You will know, of course Mr. Speaker, that we are about to debate the Felixstowe Dock and Railway Bill.

What worries me, Mr. Speaker, is that the article continues:
"He has received plenty of complaints for example about the tactics used by British Airways and British Caledonian."—
and obviously there are many other examples—
"The Speaker, though, could tackle the whole issue the other way round by insisting on a register in which Members of Parliament would have to own up to every freebie that they have had from virtually anyone, as members of Congress are supposed to do in America."
The journalist who wrote that story was clearly very diligent in his duties, but what he might have misunderstood is the fact that the Speaker does not have such powers. They do not rest in the Chair at all. Indeed, any changes in these areas would have to be brought about by a Select Committee of the House of Commons, whether it be the Services Committee or the Committee on Members' Interests. The problem is that, even there, powers to make recommendations on functions taking place outside the House are limited. Indeed, some might say that it was impossible for us to take action in these areas. Therefore, it is incumbent upon hon. Members to conduct themselves responsibly and ensure that they are not tempted in this way by the lavish facilities that have been laid on this evening.

On this occasion the event surfaced publicly because a journalist was able to identify this freebie and frighten off hon. Members. However, we do not know whether this is common practice at Westminster. There might be other Bills going through the House of Commons that are equally subject to this sort of lavish entertainment. When we do not know what is going on, we are unable to assess the impact of lavish entertainment on a Bill. On this occasion, P and O was found out, and because of that the entertainment has been cancelled.

I should he grateful, Mr. Speaker, if you would guide hon. Members so that we can ensure—I do intend to end this point of order, Mr. Speaker——

I would not stop the hon. Member.[Interruption.] Order. The hon. Member has not quite finished.

All I can say, Mr. Speaker, is that when you read the article—I have read only a small part of It — and indeed articles in The Independent yesterday and in The Sunday Times, you might care to take a view on these matters and advise hon. Members that it is not correct for them to conduct themselves in such a way, and accept lavish entertainment, which clearly interferes with the process of legislation and the proceedings of the House of Commons.

Order. As the article referred to by the hon. Member for Workington (Mr. Campbell-Savours) refers to me, I should like the hon. Gentleman and indeed the whole House to know that I have not seen the article. Certainly no one at all from The London Evening Standard has been in touch with me.
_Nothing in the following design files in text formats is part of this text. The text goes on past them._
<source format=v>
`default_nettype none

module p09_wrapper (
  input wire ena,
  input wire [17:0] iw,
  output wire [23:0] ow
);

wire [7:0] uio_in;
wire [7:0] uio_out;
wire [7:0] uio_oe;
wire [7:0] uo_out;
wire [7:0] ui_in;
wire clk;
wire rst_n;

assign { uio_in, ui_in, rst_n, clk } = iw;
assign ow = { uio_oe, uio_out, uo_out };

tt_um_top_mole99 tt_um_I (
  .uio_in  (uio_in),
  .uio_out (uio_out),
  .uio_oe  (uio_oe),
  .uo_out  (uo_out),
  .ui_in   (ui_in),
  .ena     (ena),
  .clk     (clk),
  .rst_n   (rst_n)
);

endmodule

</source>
Anything that is said in the article is completely erroneous.

On a point of order, Mr. Speaker. We have just had a debate on the question of people getting into this building who have not been vetted, tested or verified in some way, organised by a committee which on occasions might report some of the details to you, Mr. Speaker. Therefore, I want to know whether these people can finish up in the Jubilee Room. Apparently, that is where they are now—it was to have been held in a hotel, according to the papers, but now they have taken over the Jubilee Room—and the plan is that they will invite Tory Members who support the Bill, during the course of the night, to help them stay the night so that they can get on with their corrupt dealings.
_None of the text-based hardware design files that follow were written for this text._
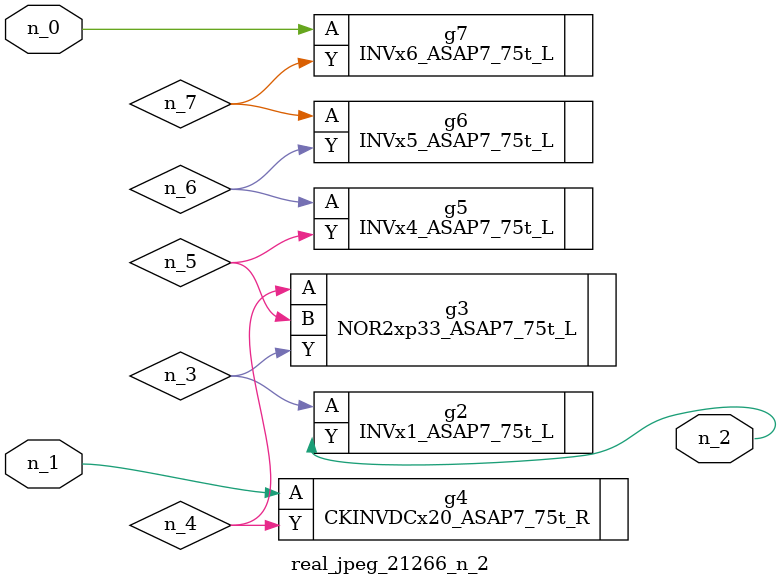
<source format=v>
module real_jpeg_21266_n_2 (n_1, n_0, n_2);

input n_1;
input n_0;

output n_2;

wire n_5;
wire n_4;
wire n_6;
wire n_7;
wire n_3;

INVx6_ASAP7_75t_L g7 ( 
.A(n_0),
.Y(n_7)
);

CKINVDCx20_ASAP7_75t_R g4 ( 
.A(n_1),
.Y(n_4)
);

INVx1_ASAP7_75t_L g2 ( 
.A(n_3),
.Y(n_2)
);

NOR2xp33_ASAP7_75t_L g3 ( 
.A(n_4),
.B(n_5),
.Y(n_3)
);

INVx4_ASAP7_75t_L g5 ( 
.A(n_6),
.Y(n_5)
);

INVx5_ASAP7_75t_L g6 ( 
.A(n_7),
.Y(n_6)
);


endmodule
</source>
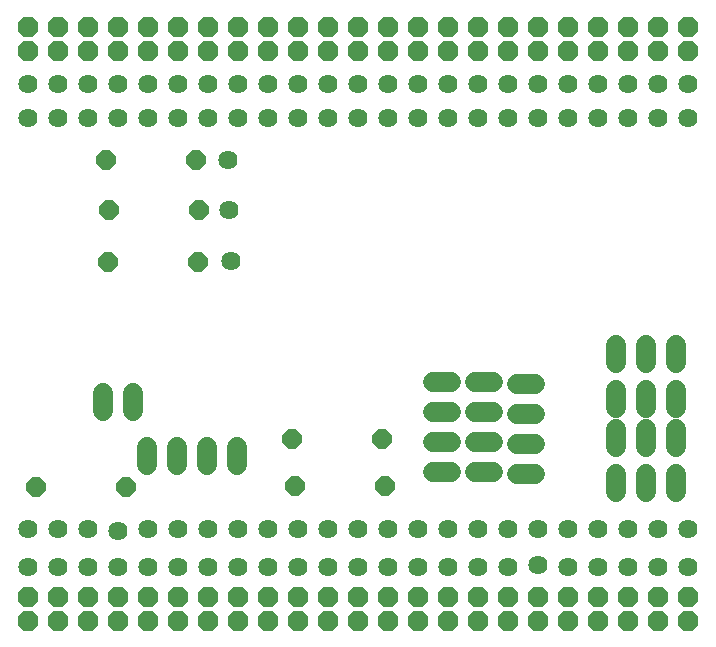
<source format=gbr>
G04 EAGLE Gerber RS-274X export*
G75*
%MOMM*%
%FSLAX34Y34*%
%LPD*%
%INSoldermask Top*%
%IPPOS*%
%AMOC8*
5,1,8,0,0,1.08239X$1,22.5*%
G01*
%ADD10P,1.869504X8X22.500000*%
%ADD11P,1.759533X8X202.500000*%
%ADD12C,1.625600*%
%ADD13C,1.727200*%
%ADD14P,1.759533X8X22.500000*%


D10*
X50800Y40640D03*
X50800Y60960D03*
X76200Y40640D03*
X76200Y60960D03*
X101600Y40640D03*
X101600Y60960D03*
X127000Y40640D03*
X127000Y60960D03*
X152400Y40640D03*
X152400Y60960D03*
X177800Y40640D03*
X177800Y60960D03*
X203200Y40640D03*
X203200Y60960D03*
X228600Y40640D03*
X228600Y60960D03*
X254000Y40640D03*
X254000Y60960D03*
X279400Y40640D03*
X279400Y60960D03*
X304800Y40640D03*
X304800Y60960D03*
X330200Y40640D03*
X330200Y60960D03*
X355600Y40640D03*
X355600Y60960D03*
X381000Y40640D03*
X381000Y60960D03*
X406400Y40640D03*
X406400Y60960D03*
X431800Y40640D03*
X431800Y60960D03*
X457200Y40640D03*
X457200Y60960D03*
X482600Y40640D03*
X482600Y60960D03*
X508000Y40640D03*
X508000Y60960D03*
X533400Y40640D03*
X533400Y60960D03*
X558800Y40640D03*
X558800Y60960D03*
X584200Y40640D03*
X584200Y60960D03*
X609600Y40640D03*
X609600Y60960D03*
D11*
X194310Y344170D03*
X118110Y344170D03*
D12*
X406400Y466090D03*
X431800Y466090D03*
X457200Y466090D03*
X482600Y466090D03*
X508000Y466090D03*
X533400Y466090D03*
X558800Y466090D03*
X584200Y466090D03*
X609600Y466090D03*
D13*
X139700Y233680D02*
X139700Y218440D01*
X114300Y218440D02*
X114300Y233680D01*
D11*
X193040Y430530D03*
X116840Y430530D03*
D12*
X222250Y345440D03*
X219710Y430530D03*
X220980Y388620D03*
D11*
X195580Y388620D03*
X119380Y388620D03*
D13*
X227330Y187960D02*
X227330Y172720D01*
X201930Y172720D02*
X201930Y187960D01*
X176530Y187960D02*
X176530Y172720D01*
X151130Y172720D02*
X151130Y187960D01*
D11*
X133350Y153670D03*
X57150Y153670D03*
D14*
X274320Y194310D03*
X350520Y194310D03*
X276860Y154940D03*
X353060Y154940D03*
D12*
X50800Y118110D03*
X76200Y118110D03*
X101600Y118110D03*
D10*
X50800Y523240D03*
X50800Y543560D03*
X76200Y523240D03*
X76200Y543560D03*
X101600Y523240D03*
X101600Y543560D03*
X127000Y523240D03*
X127000Y543560D03*
X152400Y523240D03*
X152400Y543560D03*
X177800Y523240D03*
X177800Y543560D03*
X203200Y523240D03*
X203200Y543560D03*
X228600Y523240D03*
X228600Y543560D03*
X254000Y523240D03*
X254000Y543560D03*
X279400Y523240D03*
X279400Y543560D03*
X304800Y523240D03*
X304800Y543560D03*
X330200Y523240D03*
X330200Y543560D03*
X355600Y523240D03*
X355600Y543560D03*
X381000Y523240D03*
X381000Y543560D03*
X406400Y523240D03*
X406400Y543560D03*
X431800Y523240D03*
X431800Y543560D03*
X457200Y523240D03*
X457200Y543560D03*
X482600Y523240D03*
X482600Y543560D03*
X508000Y523240D03*
X508000Y543560D03*
X533400Y523240D03*
X533400Y543560D03*
X558800Y523240D03*
X558800Y543560D03*
X584200Y523240D03*
X584200Y543560D03*
X609600Y523240D03*
X609600Y543560D03*
D12*
X127000Y116840D03*
X152400Y118110D03*
X177800Y118110D03*
X203200Y118110D03*
X228600Y118110D03*
X254000Y118110D03*
X279400Y118110D03*
X304800Y118110D03*
X330200Y118110D03*
X355600Y118110D03*
D13*
X464820Y165100D02*
X480060Y165100D01*
X480060Y190500D02*
X464820Y190500D01*
X464820Y215900D02*
X480060Y215900D01*
X480060Y241300D02*
X464820Y241300D01*
D12*
X381000Y118110D03*
X406400Y118110D03*
X431800Y118110D03*
X457200Y118110D03*
X482600Y118110D03*
X508000Y118110D03*
X533400Y118110D03*
X558800Y118110D03*
X584200Y118110D03*
X609600Y118110D03*
D13*
X444500Y166370D02*
X429260Y166370D01*
X429260Y191770D02*
X444500Y191770D01*
X444500Y217170D02*
X429260Y217170D01*
X429260Y242570D02*
X444500Y242570D01*
D12*
X50800Y86360D03*
X76200Y86360D03*
X101600Y86360D03*
X127000Y86360D03*
X152400Y86360D03*
X177800Y86360D03*
X203200Y86360D03*
X228600Y86360D03*
X254000Y86360D03*
X279400Y86360D03*
D13*
X393700Y166370D02*
X408940Y166370D01*
X408940Y191770D02*
X393700Y191770D01*
X393700Y217170D02*
X408940Y217170D01*
X408940Y242570D02*
X393700Y242570D01*
D12*
X304800Y86360D03*
X330200Y86360D03*
X355600Y86360D03*
X381000Y86360D03*
X406400Y86360D03*
X431800Y86360D03*
X457200Y86360D03*
X482600Y87630D03*
X508000Y86360D03*
X533400Y86360D03*
D13*
X548640Y259080D02*
X548640Y274320D01*
X574040Y274320D02*
X574040Y259080D01*
X599440Y259080D02*
X599440Y274320D01*
D12*
X558800Y86360D03*
X584200Y86360D03*
X609600Y86360D03*
X50800Y495300D03*
X76200Y495300D03*
X101600Y495300D03*
X127000Y495300D03*
X152400Y495300D03*
X177800Y495300D03*
X203200Y495300D03*
D13*
X548640Y236220D02*
X548640Y220980D01*
X574040Y220980D02*
X574040Y236220D01*
X599440Y236220D02*
X599440Y220980D01*
D12*
X228600Y495300D03*
X254000Y495300D03*
X279400Y495300D03*
X304800Y495300D03*
X330200Y495300D03*
X355600Y495300D03*
X381000Y495300D03*
X406400Y495300D03*
X431800Y495300D03*
X457200Y495300D03*
D13*
X548640Y203200D02*
X548640Y187960D01*
X574040Y187960D02*
X574040Y203200D01*
X599440Y203200D02*
X599440Y187960D01*
D12*
X482600Y495300D03*
X508000Y495300D03*
X533400Y495300D03*
X558800Y495300D03*
X584200Y495300D03*
X609600Y495300D03*
X50800Y466090D03*
X76200Y466090D03*
X101600Y466090D03*
X127000Y466090D03*
D13*
X548640Y165100D02*
X548640Y149860D01*
X574040Y149860D02*
X574040Y165100D01*
X599440Y165100D02*
X599440Y149860D01*
D12*
X152400Y466090D03*
X177800Y466090D03*
X203200Y466090D03*
X228600Y466090D03*
X254000Y466090D03*
X279400Y466090D03*
X304800Y466090D03*
X330200Y466090D03*
X355600Y466090D03*
X381000Y466090D03*
M02*

</source>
I want to know, Mr. Speaker, what steps you are taking in view of the debate that has gone on for three hours to find out who these people are. If it is right for research assistants and other personal staff, and all the rest, to be checked out by this committee that people know very little about, somebody should be hot-footing it down there to see who is running this show, which is encouraging Members of Parliament to do what they might not do if they were in a sober state.

There is another serious question that my hon. Friends might he dwelling on with regard to whether those who go to the Jubilee Room to be wined and dined and take part in the juncketing organised by P and O should vote on any clauses and amendments to the Bill. One of your predecessors said during proceedings on the Lloyd's Bill that it would be wise for Members of Parliament with a direct interest in Lloyd's to consider whether they should vote. In this case P and O is wining and dining Tory Members, encouraging them to stay the night when otherwise they might not. None of the people who organised that party has been vetted and it is high time that the matter was looked into by yourself.

I am not responsible for hon. Members who may wish to take a drink in any room of the House, as long as they do not take it in the Chamber. I cannot be held responsible for what goes on in privately booked dining rooms, or, indeed, for what may go on outside the House.

Futher to that point of order. Mr. Speaker. Clearly this matter should be thoroughly investigated. If there were clear evidence that a company or an individual was seeking to buy a Member's vote in the House, surely that would be a breach of privilege. If there are suggestions that the purpose of the party is to make sure that people are here to vote, that is getting close to buying hon. Members' votes. In such circumstances, should not the Chairman of Ways and Means be asked whether the following business should be withdrawn until the matter is properly cleared up?

Since that is a matter for the Chairman of Ways and Means, and since I have been in the Chair since half-past two, I shall let him deal with it.